[[ Selected passage, beginning ]]
46

22 Apr

We lived that first year in a tiny yellow house, all brick, with a steep driveway.  The yard was overgrown, long neglected, and the front stairs were rickety.  We didn’t have heat, not because of a lack of opportunity but because of a lack of finances, and we spent those long winter nights huddled together under the quilt, watching movies, talking, or sleeping.

Spring came, and the whole world turned green.  The house was set back from the road, down a hill and in front of a creek.  The property was surrounded by trees and separated from the neighbors by bushes and brush.  I awoke one morning to tiny bursts of green, a relief after seeing so much brown for so long.  We slept with the screen door open, fresh air circulating through the house and providing us with solid nights of sleep and mornings filled with sunlight and birds.  We traveled to his family’s farm for Easter, two solid hours of driving, our new puppy sleeping in the backseat.  I met everyone that day, an overwhelming prospect even to the most outgoing of souls.  I forgot everyone’s name and relationship to each other the moment I stepped away, but the food was good and people were kind, and with that combination it doesn’t really matter if names are recalled.
[[ Selected passage, end ]]
**Task list**
**1)** Summarize the passage about the yellow house in two sentences.
**2)** Carry on the passage about the yellow house from its last sentence.
The material that comes after has no connection to the passage about the yellow house.
[[ Given data, beginning ]]
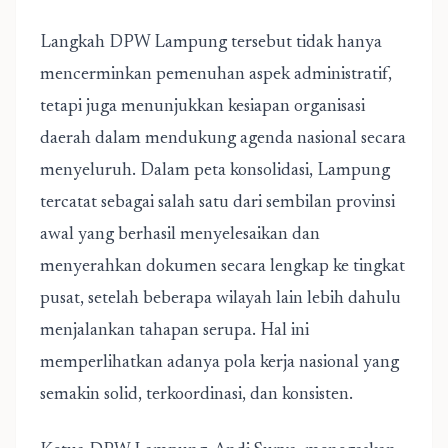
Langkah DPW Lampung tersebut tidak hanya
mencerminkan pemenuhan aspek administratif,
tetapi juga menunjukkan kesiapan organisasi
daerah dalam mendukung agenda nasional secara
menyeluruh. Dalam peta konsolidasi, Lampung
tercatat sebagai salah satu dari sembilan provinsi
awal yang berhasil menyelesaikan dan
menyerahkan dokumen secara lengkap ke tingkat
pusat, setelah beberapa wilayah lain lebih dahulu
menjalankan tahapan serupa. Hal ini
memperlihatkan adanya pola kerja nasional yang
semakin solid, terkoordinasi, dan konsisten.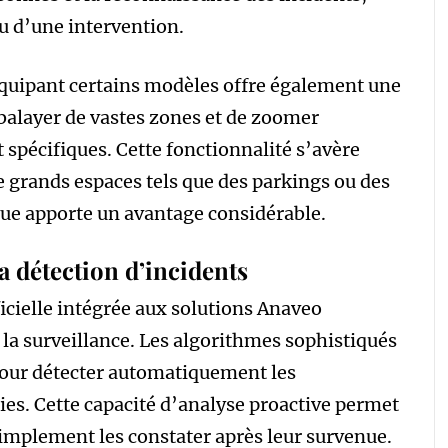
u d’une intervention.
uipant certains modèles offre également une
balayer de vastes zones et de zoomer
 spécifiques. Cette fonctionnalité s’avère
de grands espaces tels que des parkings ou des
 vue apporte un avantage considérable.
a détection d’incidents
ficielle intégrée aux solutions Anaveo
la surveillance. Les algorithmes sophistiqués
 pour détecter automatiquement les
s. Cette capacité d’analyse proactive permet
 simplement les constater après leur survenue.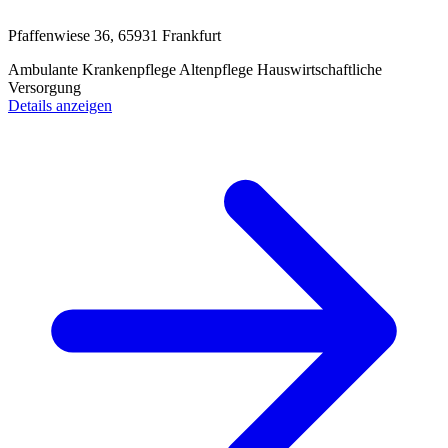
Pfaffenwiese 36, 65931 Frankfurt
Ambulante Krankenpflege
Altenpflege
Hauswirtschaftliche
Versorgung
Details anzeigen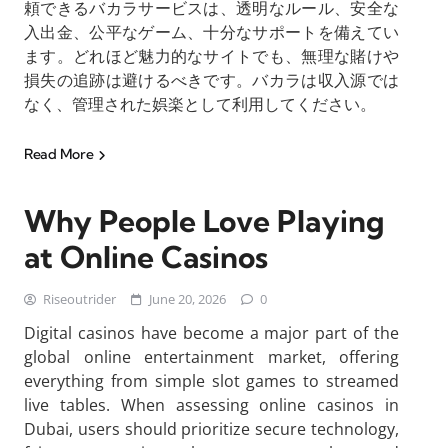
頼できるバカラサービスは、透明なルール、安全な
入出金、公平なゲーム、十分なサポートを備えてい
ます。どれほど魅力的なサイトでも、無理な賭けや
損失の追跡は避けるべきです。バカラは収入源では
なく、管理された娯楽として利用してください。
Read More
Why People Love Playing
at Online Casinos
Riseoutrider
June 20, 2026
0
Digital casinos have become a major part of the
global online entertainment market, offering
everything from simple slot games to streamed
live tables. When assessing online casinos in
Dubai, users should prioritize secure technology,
[[ Given data, end ]]
**Responses per task**
**1)** The narrator spent a first year in a small brick house with an overgrown yard and no heat, passing winter nights under a quilt watching movies, talking, or sleeping. In spring the surroundings turned green, the screen door stayed open at night, and an Easter trip to his family's farm meant meeting everyone, whose names the narrator promptly forgot even though the food was good and the people kind.

**2)**
The summer was hot and long, bringing lots of bugs along with it.  We killed roaches nightly, and it made me hate that little house.  And when we got that problem under control our air conditioner went out, leaving us breathless and sweating, moving slowly from room to room, taking cold showers and lying naked under fans.  We fought a lot, mostly because of the heat and the rapid way that our lives were speeding up to, leaving us fragile and confused, blinking in the new light of change.  He told me he loved me at the end of June.  Then his ex-girlfriend left that August for grad school, five states away.  We fought bitterly the night he went to say goodbye to her, leaving us both hurting deeply, in different ways.  But soon she was gone, and autumn came.

The trees lining the property turned fire-like when September rolled around.  Soon there were no leaves left on the trees; instead, they all lived on our deck and front steps and on top of the cars, flying about in a blaze of glory whenever the wind picked up.  He moved into my room in November, and spent Christmas at my house, braving my family, who prefers their holiday with a little drink on the side.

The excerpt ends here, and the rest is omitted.